◆ **Work task a**:
Quote the rows exactly, starting with the line containing "## Best practices" and going on through the last line of the rows.

◆ **Text**:

Also, this intertwining of the categories of causation in complex
systems makes the interpretation of experimental results of the form
[improvising my father's mathematical notation
here...] "If &A, then &B" extremely difficult to interpret
directly. If we are correct in what we have said so far, such an observational
result is far too coarse as it stands to have any clear-cut meaning. In order to
be meaningful, an experimental proposition of this form must isolate the effect
of a variation "&A" on a single informational level, keeping the
others clamped. As might be appreciated from what has been said so far, this
will in general not be an easy thing to do. In other words, the experimental
study of complex systems cannot be pursued with the same tools and ideas as are
appropriate for simple systems.
Our final conceptual remark is also in order. As we pointed out above,
the Newtonian paradigm has no room for the category of final causation. This
category is closely tied up with the notion of anticipation, and in its turn,
with the ability of systems to possess internal predictive models of themselves
and their environments, which can be utilized for the control of present
actions. We have argued at great length above that anticipatory control is
indeed a distinguishing feature of the organic world, and developed some of the
unique features of such anticipatory systems. In the present discussion, we have
in effect shown that, in order for a system to be anticipatory, it must be
complex. Thus, our entire treatment of anticipatory systems becomes a corollary
of complexity. In other words, complex systems can admit the category of final
causation in a perfectly rigorous, scientifically acceptable way. Perhaps this
alone is sufficient recompense for abandoning the comforting confines of the
Newtonian paradigm, which has served us so well over the centuries. It will
continue to serve us well, provided that we recognize its restrictions and
limitations as well as its strengths."

◆ **Work task b**:
Rewrite the passage on complex systems, starting with "Also, this intertwining" and going on through "for simple systems.", replacing "coarse" with "crude".

(Saved data entries)
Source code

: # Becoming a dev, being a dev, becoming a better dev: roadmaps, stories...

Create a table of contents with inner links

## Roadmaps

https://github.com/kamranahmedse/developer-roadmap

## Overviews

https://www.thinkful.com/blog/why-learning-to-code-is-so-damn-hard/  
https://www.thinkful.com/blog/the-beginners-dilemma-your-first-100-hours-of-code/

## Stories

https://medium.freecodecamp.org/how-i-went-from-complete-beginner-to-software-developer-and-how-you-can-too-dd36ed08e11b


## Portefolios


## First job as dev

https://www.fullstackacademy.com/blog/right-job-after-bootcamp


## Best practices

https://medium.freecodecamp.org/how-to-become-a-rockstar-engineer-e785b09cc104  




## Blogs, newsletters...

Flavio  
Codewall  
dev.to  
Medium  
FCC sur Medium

◆ **Task solution a**:
## Best practices

https://medium.freecodecamp.org/how-to-become-a-rockstar-engineer-e785b09cc104  




## Blogs, newsletters...

Flavio  
Codewall  
dev.to  
Medium  
FCC sur Medium

◆ **Task solution b**:
Also, this intertwining of the categories of causation in complex
systems makes the interpretation of experimental results of the form
[improvising my father's mathematical notation
here...] "If &A, then &B" extremely difficult to interpret
directly. If we are correct in what we have said so far, such an observational
result is far too crude as it stands to have any clear-cut meaning. In order to
be meaningful, an experimental proposition of this form must isolate the effect
of a variation "&A" on a single informational level, keeping the
others clamped. As might be appreciated from what has been said so far, this
will in general not be an easy thing to do. In other words, the experimental
study of complex systems cannot be pursued with the same tools and ideas as are
appropriate for simple systems.